Tax advice: only one piece of the SMSF puzzle
Accountants need to get with the times and realise tax advice is only one part of the bigger SMSF picture.
The world of tax and SMSFs is changing, and there’s no turning back. SMSFs are booming and a new licensing regime is on the horizon. Accountants have a chance to capitalise on the opportunities of this evolving market – but many are not doing so.
Tunnel vision: Accountants resisting change
One fundamental issue in the accounting world is that accountants within the SMSF space often prioritise tax objectives over broader financial goals. That is, tax is often front of mind when in reality it is just one part of an SMSF trustee’s wider strategy.
For example, certain investments may offer you fully franked dividends and a tax refund – in other words, what could be a potentially ideal tax outcome.
But what if the market drops off by 20 per cent and your client does not have enough money to make their necessary pension payments? A broader strategy must always be the priority, and always be of absolute importance, to avoid unfavourable consequences for the self-managed fund and its trustee or trustees.

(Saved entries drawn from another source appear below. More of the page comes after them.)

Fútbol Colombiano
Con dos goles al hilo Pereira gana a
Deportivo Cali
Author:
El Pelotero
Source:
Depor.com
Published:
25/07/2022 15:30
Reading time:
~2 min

Following on from that, it is clear that many practitioners – including both accountants and financial advisers – don’t have a thorough understanding of their clients’ broader financial goals. In turn, funds are often not invested appropriately, and are not structured to achieve the required cash flow outcomes for their clients.
There’s also a secondary problem related to this – many trustees are not entirely aware of the finer details and the risks associated with their own investment strategy. This can have dire consequences, because trustees ultimately hold the responsibility for their SMSF. Engaging a professional certainly does not exonerate an individual from their obligations as a trustee of their self-managed fund.
In fact, these trustees may even be at risk of attracting the attention of the ATO. Trustees are required to comprehensively understand their investment strategy and ensure that it is well suited to their savings and retirement objectives. If the ATO comes knocking, it’s essentially the trustee, or trustees, that will have to answer to the regulator.
Assisting trustees to tailor, compile and document an SMSF investment strategy is one of the most valued aspects of an accountant and adviser’s role. An important point to note is that this is not a 15-minute job. In fact, it can often take several consultations, but it is one of the most important elements of a self-managed fund to get right.
Something accountants need to realise is that there is an opportunity to help their clients formulate and achieve their financial goals on a larger scale. However, this may require a change of business strategy, and a look outside the traditional parameters of an accountant’s role.
Embrace the changing landscape
The new licensing regime is not news to accountants or the financial services industry. If you want to get on board and offer a full range of SMSF services to your clients, you need to be appropriately licensed under the new regime.
Many clients are oblivious to this regime, partly because it is not being actively promoted within the accountancy world, and partly because it’s simply not on their radar. In fact, some clients are barely aware of the highly-publicised MySuper changes.
However, just because they're not aware of the changes on the horizon does not mean they’re not demanding the resulting holistic and comprehensive services from their accountants.
The bar is rising significantly for accountants because clients are expecting more. However, in many cases, they’re not getting it or receiving the advice they deserve.
Businesses that are only offering basic compliance and taxation advice are not being as competitive as they could be in the marketplace, and certainly are not offering as much as they could be to their clientele.
People seeking SMSF advice are getting younger and more savvy – if they can find basic services cheaper elsewhere, they will. In order to retain these clients, tax should be only one part of your overall value proposition; a point of difference is necessary to keep them on board.
This does not mean scrapping the basic compliance and tax services altogether; it’s just a way of forging new relationships with your clients that would otherwise not occur if you did not take the initiative. Tax advice, really, is just one piece of the SMSF puzzle.